As I mentioned in part 1, I had an unexpected tragedy as a teenager. But what I didn’t know was what it would prepare me for just a few years later.
One day, I got the call. I had been assigned a case, a 16-year-old boy’s mother had died in a one-vehicle car crash on her way to work. She had suffered a heart attack while driving, her car to end up colliding into a power pole. She had been a manager at a local restaurant. There was no father in the picture.
“Where’s the teenage boy?” I asked.
“At the high-school, it seems,” the office secretary said as she handed over the file folder, “a sheriff’s deputy is with him.”
It was my responsibility to figure out where the boy would end up. This only grew more difficult as time went by. I discovered there were no family members. She had been a single mother, raising her son all alone for a long time.
By now, I knew finding a foster home for an older teenager would take many hours. Once found, he would likely be sent to one several counties away. Not only that, but the thought of placing the teenage boy who just lost his mother in a complete stranger’s home was a recipe for disaster when it came to the boy’s emotional state of mind. But there was no one around that I had spoken to at the school that knew anyone willing or able to care for him. There was no one.
At 25 years old, I was certainly out of my element. I had never encountered this challenge before. Foster care seemed like the only solution for *Ben, but I hated it for all the obvious, unfair reasons.
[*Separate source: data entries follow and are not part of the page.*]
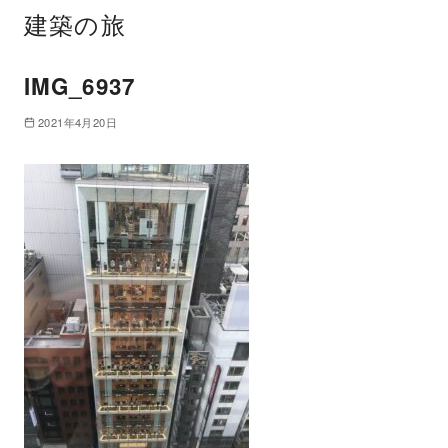
建築の旅
IMG_6937
2021年4月20日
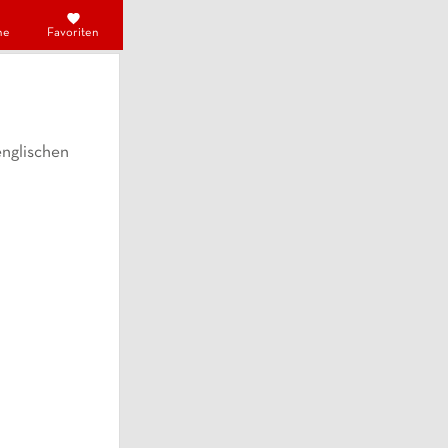
he
Favoriten
englischen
Ben was stone-cold quiet, his eyes frozen in space, his shoulders crouched over with his elbows on his knees, his chin buried in his hands. He sat alone.
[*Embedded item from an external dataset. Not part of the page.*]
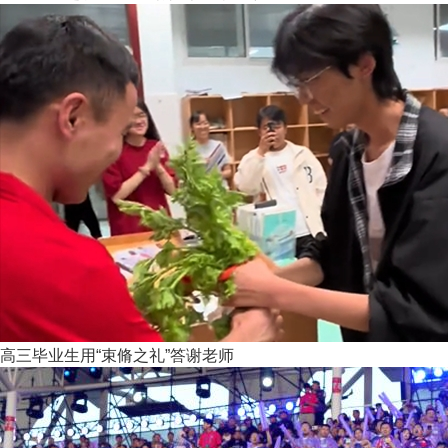
高三毕业生用“束脩之礼”答谢老师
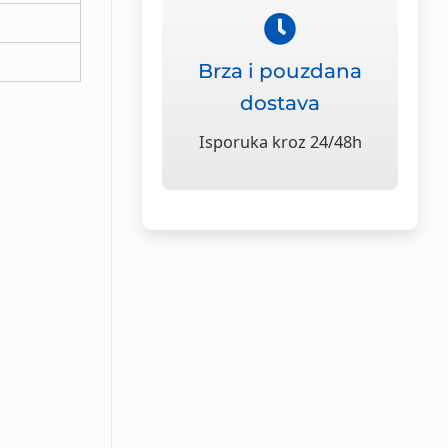
Brza i pouzdana
dostava
Isporuka kroz 24/48h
In the school guidance counselor’s office, I met Ben for the first time.
“Are you Ben?” I asked as I entered the room, nodding to the sheriff’s deputy who stood in the hallway.
He nodded, solemnly.
I knew what he had been told.
His life felt like an avalanche, and there was nothing he could do to stop it. And that was likely an understatement.
“Well, Ben,” I said, “how are you?”
“I don’t really know,” he said.
“Well, I’m not going to say I know how you feel because I don’t. But I will say that I lost a parent I loved at your age, and I know how that feels.”
He was quiet.
“I need your help, Ben. I have a problem that I’m dealing with and I believe you’re the only one who can help me.”
He looked up.
“You’re old enough to understand this. So I’m going to say that I can tell your mother was a very kind, caring woman. Did she have any close friends?”
He thought for a minute.
“The reason I ask is because it is my job today to find out where you should go, where you should live. I’m the kind of person who does not like putting children into foster homes, having you live with strangers that you don’t even know who they are, so I am searching for someone who may be willing and able to care for you.”
“Well. *Ms. Linda down the road was real good friends with my mama. They’ve known each other awhile,” he said.
“Good,” I said, “Do you know her address?”
(It was a shot in the dark, as a judge would have to approve anyone that took Ben into their home.)
“No. I don’t. But I can tell you what the mobile home looks like and describe it for you,” Ben said.
A few minutes later, I found Ms. Linda’s home on an old dirt road. I knocked on the old trailer door and was greeted by a sweet voice who was saddened by the news. Ms. Linda said she had known Ben and his mother for several years.
Walking inside the old mobile home, the floors were bare wood, the doorways were separated by curtains and the living room had an old couch and aged furniture. The refrigerator had food and there was room for Ben to sleep. Ms. Linda had no criminal history record.
“Are you sure you’re willing to take on another teenage boy?” I asked her as she already had two of her own sons in the home.
“Where else would Ben go?” she asked.
“A foster home,” I said.
She nodded her head, “No that’s not okay with me. He can live here for as long as he needs to, we will figure the rest of it out.”
The next day, the judge approved Ms. Linda as the legal guardian of Ben.
That day, I learned that it takes a special human being to be willing to help heal the wound of another mother’s child, to invite him in as if he were her own son and to be able to provide a safe place for him.
More often than not, you won’t find these selfless people in the media. You won’t find them on social media. You’ll find them tucked in the corners of the world, where love grows… unconditionally.